As idéias de Democracia e Comunicação passarão por várias instâncias, dentro e fora do PT, até chegarem ao cidadão que terá a palavra final – o próprio Lula. A discussão sobre os meios de comunicação é um tema real dentro do PT. Um assessor da campanha compara 2002 e 2006 para dizer que hoje os ânimos estão quase belicosos. Muitos petistas reclamam da imprensa como se o mensalão fosse uma criação de repórteres.
Como assessor do Planalto, Koleski teve um papel de destaque na redação que produziu um irretocável discurso do presidente Lula sobre a liberdade de imprensa, lido no encontro da Associação Nacional de Jornais (ANJ). No papel de ‘sistematizador’, realiza um movimento que um colega define como ‘bipolar’.
Até hoje o PT cultiva a idéia de que é preciso ‘democratizar’ a comunicação. ‘Precisamos fazer uma revisão geral em todas as concessões de rádio e TV’, afirma o professor Laurindo Leal Lalo Filho, da Escola de Comunicação e Artes da USP, uma vez influente no partido.
Com o argumento de que é preciso estimular a concorrência, os petistas falam na ‘democratização dos meios de comunicação’ como se fosse a coisa mais normal do mundo, quando é uma expressão que carrega a idéia de intervenção do Estado numa área onde sua presença é sempre perigosa. Em silêncio auto-imposto sobre temas da campanha, o presidente da Radiobrás, Eugenio Bucci, já deixou claro que tem um pensamento diverso em vários aspectos.

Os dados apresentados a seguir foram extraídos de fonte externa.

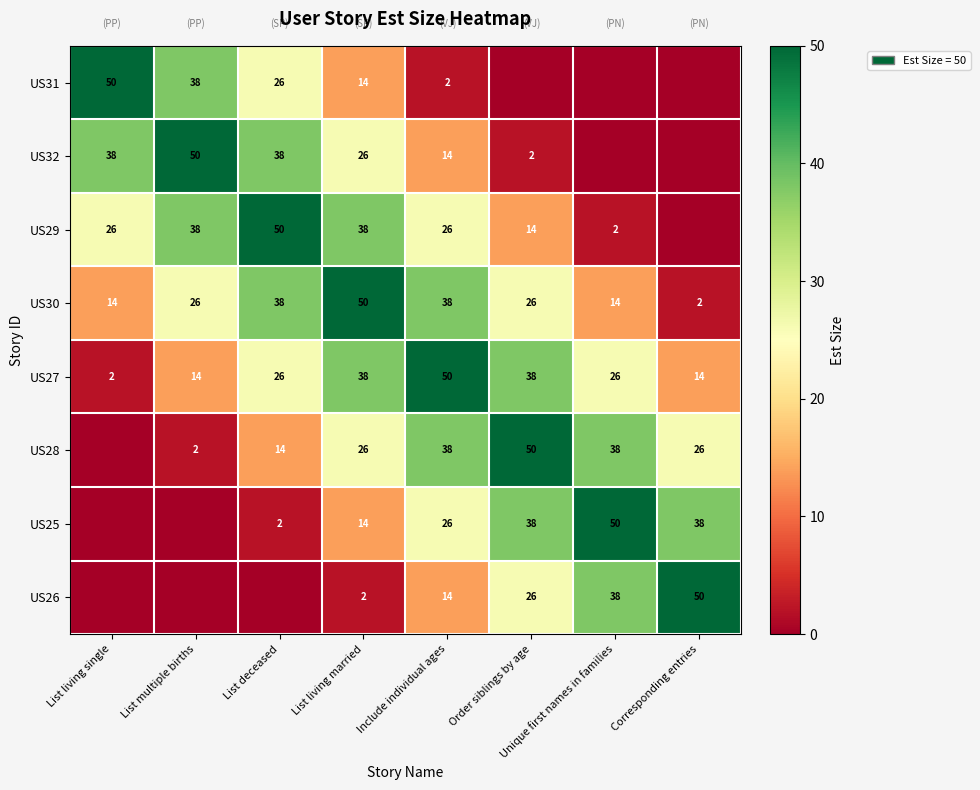

What is the difference between the US32 values at Include individual ages and List living single?

24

Em março, num depoimento ao Observatório da Imprensa, ele falou do ‘Estado anunciante’ e do ‘Estado editor’, para dizer que considera ‘preocupante, no Brasil, o volume de verba pública que é canalizado para os meios de comunicação. O governo federal, os governos estaduais e municipais são compradores paquidérmicos de espaço publicitário’. Em outro momento, explicou que ‘o jornalismo precisa guardar distância do governo. Não pode depender de governo, de nenhum governo’. Eugênio Bucci foi instalado na Radiobrás a convite de Lula. Resta saber se essas palavras seguirão agradando ao presidente num eventual segundo mandato.’